Lettres du commandant Coudreux à son frère (1804-1815)

Au camp de Bernsdorf, 14 décembre 1811

J'ai reçu ta lettre du 13 novembre ; elle est remplie d'excellents conseils. Tu parles des douleurs rhumatismales en homme qui s'y connaît ! Mais tu concevras facilement que les préservatifs à employer par un paisible habitant de la Touraine ne peuvent guère convenir à un capitaine de grenadiers campé sur les bords de la Baltique : autres temps, autres moeurs, dit le proverbe ! Il faut ici ajuster les précautions à l'uniforme et au climat. Voici donc de quelle manière ton cadet s'est affublé :
Bottes à la russe doublées de peau de mouton mort-né ; caleçon de peau ; bon pantalon bleu ; veste à la papa ; surtout idem ; plus une fameuse capote dite à la polonaise, garnie en astrakan et capable de réchauffer toute une escouade ! Tel est le costume que j'ai adopté depuis que j'ai reconnu que notre camp n'était pas une plaisanterie et qu'il était très possible qu'on nous y laissât tout l'hiver.

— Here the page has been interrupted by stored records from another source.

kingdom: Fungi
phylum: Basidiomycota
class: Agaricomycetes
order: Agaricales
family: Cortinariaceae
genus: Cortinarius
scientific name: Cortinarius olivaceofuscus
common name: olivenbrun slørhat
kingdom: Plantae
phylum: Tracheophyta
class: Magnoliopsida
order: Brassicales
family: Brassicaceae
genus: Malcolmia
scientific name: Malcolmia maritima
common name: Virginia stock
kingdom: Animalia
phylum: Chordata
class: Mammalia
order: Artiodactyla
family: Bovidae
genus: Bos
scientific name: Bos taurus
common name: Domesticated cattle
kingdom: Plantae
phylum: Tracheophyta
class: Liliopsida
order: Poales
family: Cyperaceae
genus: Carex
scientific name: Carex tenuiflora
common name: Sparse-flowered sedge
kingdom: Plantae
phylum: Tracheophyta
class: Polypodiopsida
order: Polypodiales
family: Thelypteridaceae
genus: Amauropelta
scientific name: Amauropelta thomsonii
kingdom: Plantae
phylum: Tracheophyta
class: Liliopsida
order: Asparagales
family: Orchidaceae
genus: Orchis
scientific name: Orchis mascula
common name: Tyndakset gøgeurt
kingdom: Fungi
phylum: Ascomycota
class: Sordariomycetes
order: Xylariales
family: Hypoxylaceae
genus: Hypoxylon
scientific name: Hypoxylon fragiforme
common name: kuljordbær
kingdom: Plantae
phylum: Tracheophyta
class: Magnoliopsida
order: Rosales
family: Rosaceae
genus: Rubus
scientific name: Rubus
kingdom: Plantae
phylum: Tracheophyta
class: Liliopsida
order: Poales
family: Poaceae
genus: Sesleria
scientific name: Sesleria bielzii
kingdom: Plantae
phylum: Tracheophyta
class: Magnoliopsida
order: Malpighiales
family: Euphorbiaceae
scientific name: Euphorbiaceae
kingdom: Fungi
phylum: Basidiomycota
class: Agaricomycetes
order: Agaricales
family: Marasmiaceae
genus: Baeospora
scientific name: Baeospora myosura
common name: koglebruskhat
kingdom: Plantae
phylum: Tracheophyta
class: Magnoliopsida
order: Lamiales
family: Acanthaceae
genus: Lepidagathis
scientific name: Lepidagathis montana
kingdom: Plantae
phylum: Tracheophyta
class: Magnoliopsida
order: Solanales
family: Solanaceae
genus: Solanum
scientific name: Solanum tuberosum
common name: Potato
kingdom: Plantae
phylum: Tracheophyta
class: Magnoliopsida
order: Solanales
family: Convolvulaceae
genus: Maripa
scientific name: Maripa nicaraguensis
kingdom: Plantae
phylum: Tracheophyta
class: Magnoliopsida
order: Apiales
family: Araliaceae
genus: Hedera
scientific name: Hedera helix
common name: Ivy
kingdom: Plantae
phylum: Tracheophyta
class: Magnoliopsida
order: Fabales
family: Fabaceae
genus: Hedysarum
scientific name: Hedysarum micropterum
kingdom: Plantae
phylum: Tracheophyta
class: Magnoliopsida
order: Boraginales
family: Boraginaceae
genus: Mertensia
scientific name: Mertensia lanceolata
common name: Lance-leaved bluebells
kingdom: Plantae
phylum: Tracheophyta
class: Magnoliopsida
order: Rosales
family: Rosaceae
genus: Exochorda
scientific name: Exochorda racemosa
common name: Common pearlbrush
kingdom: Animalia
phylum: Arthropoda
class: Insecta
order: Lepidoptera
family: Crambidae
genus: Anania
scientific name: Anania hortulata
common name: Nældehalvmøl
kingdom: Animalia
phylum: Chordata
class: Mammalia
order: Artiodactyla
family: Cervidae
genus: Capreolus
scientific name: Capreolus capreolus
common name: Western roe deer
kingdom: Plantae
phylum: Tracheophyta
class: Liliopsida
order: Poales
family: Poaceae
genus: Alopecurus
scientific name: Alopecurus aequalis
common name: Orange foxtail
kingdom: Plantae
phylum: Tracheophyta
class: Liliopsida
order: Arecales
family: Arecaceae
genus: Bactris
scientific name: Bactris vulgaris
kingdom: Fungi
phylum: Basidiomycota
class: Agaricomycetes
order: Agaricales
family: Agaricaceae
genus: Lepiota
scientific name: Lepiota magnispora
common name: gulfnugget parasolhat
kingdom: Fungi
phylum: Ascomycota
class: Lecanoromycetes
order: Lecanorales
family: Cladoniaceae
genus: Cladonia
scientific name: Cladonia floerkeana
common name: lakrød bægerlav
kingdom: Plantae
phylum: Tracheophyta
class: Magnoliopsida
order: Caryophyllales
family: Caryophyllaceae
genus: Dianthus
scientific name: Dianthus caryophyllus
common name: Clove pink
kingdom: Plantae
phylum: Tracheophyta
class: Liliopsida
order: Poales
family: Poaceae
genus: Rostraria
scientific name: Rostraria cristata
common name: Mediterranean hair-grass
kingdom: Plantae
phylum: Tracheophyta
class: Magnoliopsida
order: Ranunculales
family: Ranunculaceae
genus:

D'un autre côté, comme il n'est pas agréable de faire tous les jours deux lieues dans la boue, pour aller et revenir de Rostock en qualité de rapporteur auprès du conseil de guerre, j'ai pris le parti d'acheter un cheval. M. Coco est un gros Mecklembourgeois âgé de six ans. Il me revient tout équipé à 460 francs. Je crois avoir fait un bon marché. Mon colonel m'a gratifié à cette occasion d'une ration de fourrage.
Me voilà donc à l'abri des événements. Mes douleurs me laissent dormir maintenant fort tranquille. En revanche, ma triste bourse a furieusement diminué de volume ; j'en ai fait sortir d'un coup 1.127 francs, tout compté, en y comprenant un bonnet à poil magnifique, qui vient de m'arriver de Paris, et, en plus, 72 francs que j'ai dépensés pour mettre ma baraque en état. Je suis donc ruiné, confondu, aussi bas percé que possible.
Fais-moi, je te prie, la grâce, aussitôt celle-ci reçue, de remettre à M. Bellet, à Paris, 340 francs que tu porteras à mon compte. A la rigueur, je pourrais me passer de cette somme ; mais tu sais mieux que personne qu'un officier sans le sol est un vrai corps sans âme. On ne sait pas dans quelle circonstance on peut se trouver. Je tiens à avoir toujours au moins 25 louis devant moi. Les 340 francs que je te demande font justement cette somme avec ce qui me reste.
Mes affaires vont toujours à merveille ; j'acquiers de l'ancienneté dans mon grade, et j'espère, à moins de malheur, ne pas mourir simple capitaine.